★ Antennagate is real

Mark Bernstein: “I blame a corrupt trade press. The way you get attention and make money — not much money — in this game is to start flame wars, and so “Apple ships lousy operating system! Scroll bars backwards! Apple doomed!” gets links and traffic and sells ads for off-brand iPad cases. And of course some of the financial press try to launch memes to manipulate stock prices — either because they play the market or simply to show what big lever-pullers they are.”

 

John Gruber: “One word: Antennagate”

 

Me last month: “MG was pointing out the absurdity of some report I won’t even link to where a guy says iPhone 5 will arrive in October and not September. I personally don’t care when it gets here because I still TO THIS DAY have signal issues with my iPhone. No one talks about it anymore but, every single day of my life with the iPhone 4, I have to hold it upside down with the screen facing away from me to load webpages, emails and send tweets. I hate talking on the phone because the signal drops. My iPhone signal is shit and I hate it. Thank god I have WiFi at home at work. If I didn’t, this phone would have been in the trash can and I’d be an Android user. Antenna gate should have been made to be a bigger deal. A lot of us have to hold the iPhone awkwardly to get service. Fact.” Antenna gate is real and I still suffer from it. I wish more journalists would accept that.

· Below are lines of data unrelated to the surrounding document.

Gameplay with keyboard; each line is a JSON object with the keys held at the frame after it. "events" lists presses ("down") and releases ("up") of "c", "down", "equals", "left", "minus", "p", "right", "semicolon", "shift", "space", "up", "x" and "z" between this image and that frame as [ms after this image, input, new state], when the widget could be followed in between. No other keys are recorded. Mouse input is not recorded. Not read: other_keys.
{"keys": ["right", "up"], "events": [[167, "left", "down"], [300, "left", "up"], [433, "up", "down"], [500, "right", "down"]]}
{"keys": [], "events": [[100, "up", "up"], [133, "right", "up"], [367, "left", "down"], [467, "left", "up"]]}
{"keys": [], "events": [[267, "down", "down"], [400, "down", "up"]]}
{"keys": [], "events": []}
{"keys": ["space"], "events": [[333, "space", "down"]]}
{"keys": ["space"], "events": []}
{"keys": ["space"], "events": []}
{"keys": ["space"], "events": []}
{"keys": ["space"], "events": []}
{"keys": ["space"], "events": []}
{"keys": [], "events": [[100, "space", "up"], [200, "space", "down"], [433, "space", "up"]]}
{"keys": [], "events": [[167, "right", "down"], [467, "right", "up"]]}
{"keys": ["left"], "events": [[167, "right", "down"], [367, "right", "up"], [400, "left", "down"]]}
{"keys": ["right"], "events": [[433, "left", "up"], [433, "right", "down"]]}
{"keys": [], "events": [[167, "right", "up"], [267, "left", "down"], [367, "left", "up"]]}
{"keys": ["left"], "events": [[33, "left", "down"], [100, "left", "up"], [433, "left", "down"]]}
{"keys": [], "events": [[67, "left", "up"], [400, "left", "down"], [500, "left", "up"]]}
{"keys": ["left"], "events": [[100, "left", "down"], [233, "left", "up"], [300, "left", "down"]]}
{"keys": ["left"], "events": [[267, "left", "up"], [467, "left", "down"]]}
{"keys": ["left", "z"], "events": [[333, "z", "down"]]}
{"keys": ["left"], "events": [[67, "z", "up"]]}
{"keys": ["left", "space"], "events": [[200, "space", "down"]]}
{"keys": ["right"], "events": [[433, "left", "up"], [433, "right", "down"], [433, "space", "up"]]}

Sam Howat last week: “A good example of this involves iPhone and AT&T. For years, AT&T has struggled to provide good service in the San Francisco and Silicon Valley areas. This has led many prominent tech bloggers to chastise AT&T — via tweets and blog posts — for their horrible service. While many of these writers were careful how they framed their claims — to protect themselves legally — it’s not hard to remember the furor that they stirred up. The fact of the matter is, while AT&T’s service may not have been great in the SF area, a good portion of the United States had perfectly good service where they live.”

Exactly my point. Writers either have great service or they don’t. Their service problems become the world’s service problems. Antennagate affects everyone though. Fact.